5 New Rules for Clean Code with the Pandas Library

Hello, Data Scientists & Pythonistas,

We’re happy to announce the following 5 rules to help you write Clean Code with the popular Pandas library in Python:

  • S6734 “inplace=True” should not be used when modifying a Pandas DataFrame
  • S6735 Using the required parameters for “pandas.merge” or “pandas.join”
  • S6740 Using the required parameters for “pandas.read_csv” or “pandas.read_table”
  • S6741 The “pandas.DataFrame.to_numpy()” method should be preferred to the “pandas.DataFrame.values” attribute
  • S6742 The “pandas.pipe” method should be preferred over long chains of instructions

These rules will be available in SonarCloud shortly and will be available in SonarQube 10.3. SonarLint users can also enjoy quick fixes for rules S6741 and S6735 in the next SonarLint release.
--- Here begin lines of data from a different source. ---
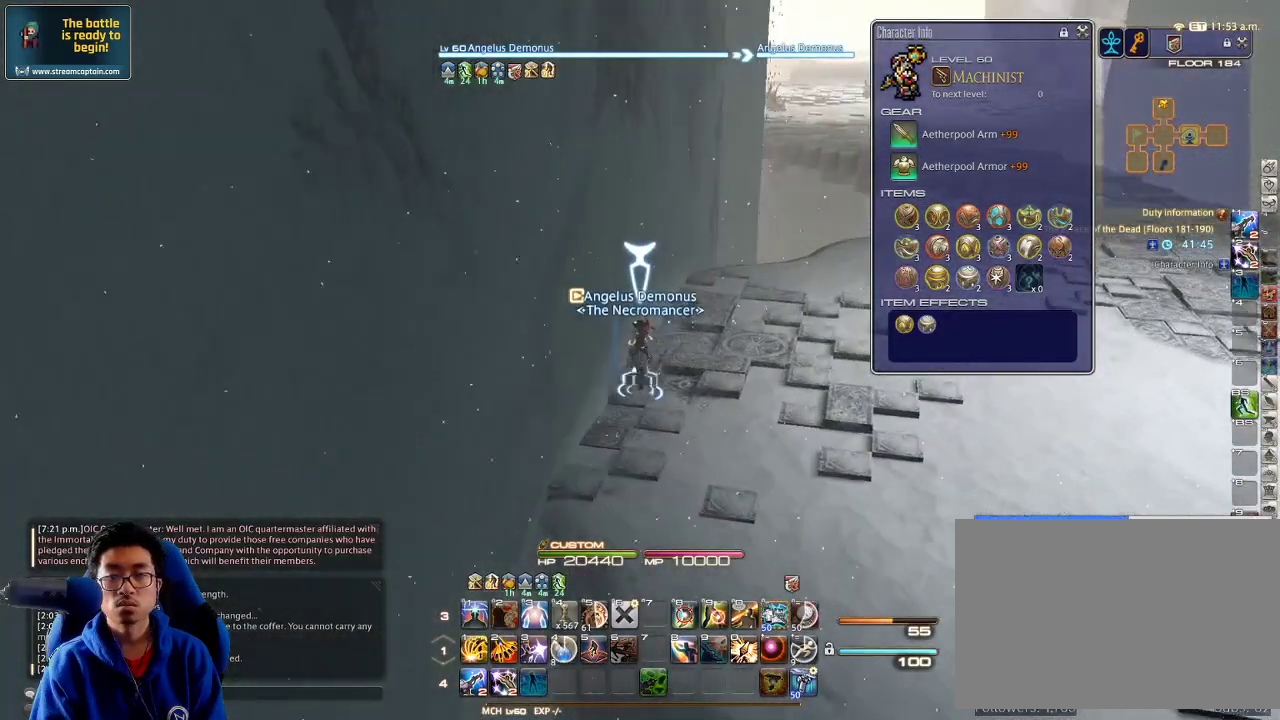
{"keys": ["d", "w"], "events": [[333, "p", "down"], [367, "d", "down"], [500, "p", "up"]]}
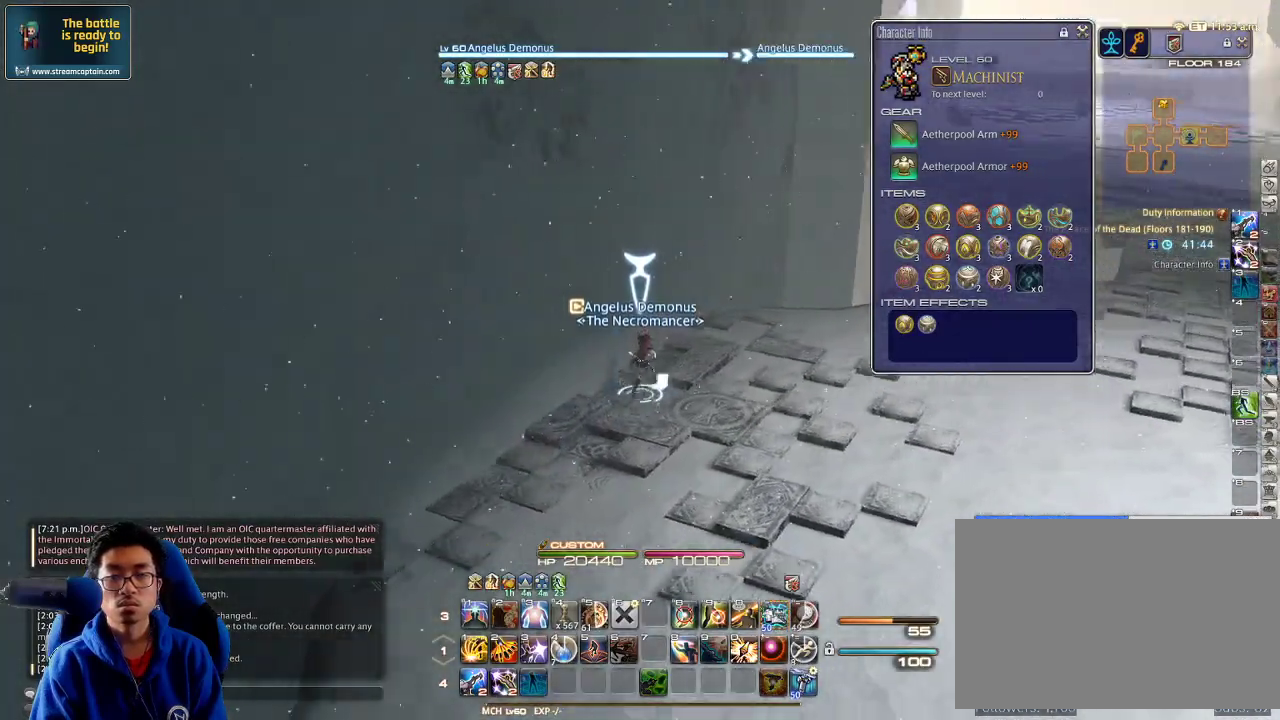
{"keys": ["d", "w"], "events": []}
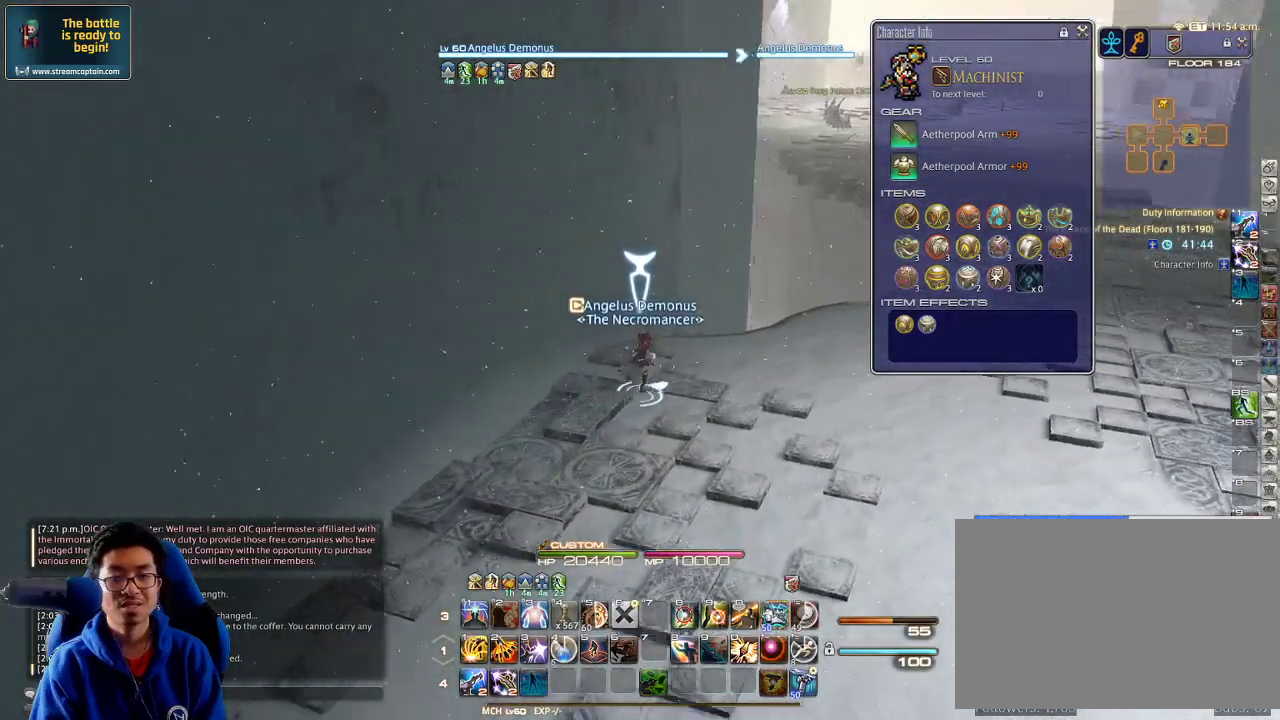
{"keys": ["d", "w"], "events": []}
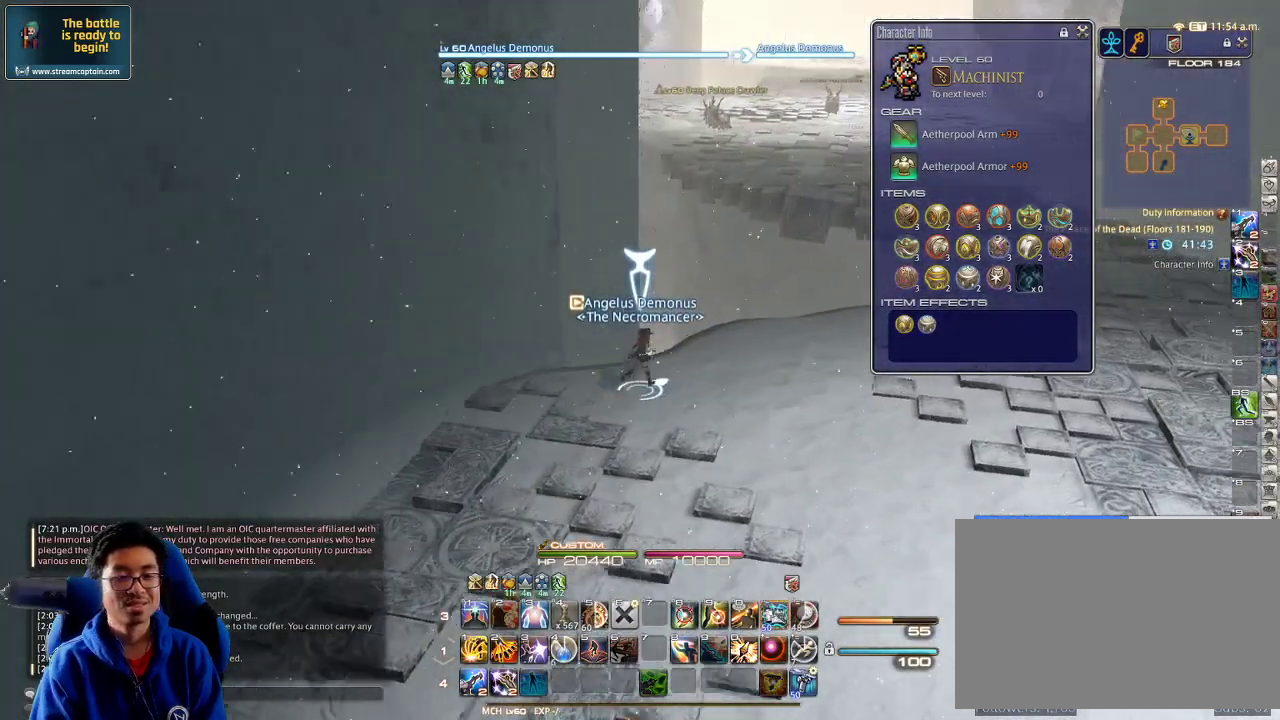
{"keys": ["d", "w"], "events": []}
We welcome your feedback on these rules. Do take a look at what’s coming up for Python in SonarLint, SonarQube and SonarCloud .

Jean

6 Likes

Hi Jean,

I’ve tried to create an issue in the issue tracker, but it seems to be closed down.

There is a false-positive in S6742 when using pyspark.sql.DataFrame:

    df = create_spark_df()  # signature def create_spark_df() -> DataFrame:
    df2 = (
        df.where(
           ... 
        )
        .withColumn(
            "name",
            ...
        )
        .where(...)
        .withColumn("count", F.lit(1))
        .transform(
            lambda df: ...
        )
        .transform(lambda df: ...)
        .withColumn(...)
    )

Due to a simple comparison with DataFrame at this line.

Hello @MaicoTimmerman

Big thanks for the reporting.
We created the ticket to fix the issue.

Thanks,
Maksim Grebeniuk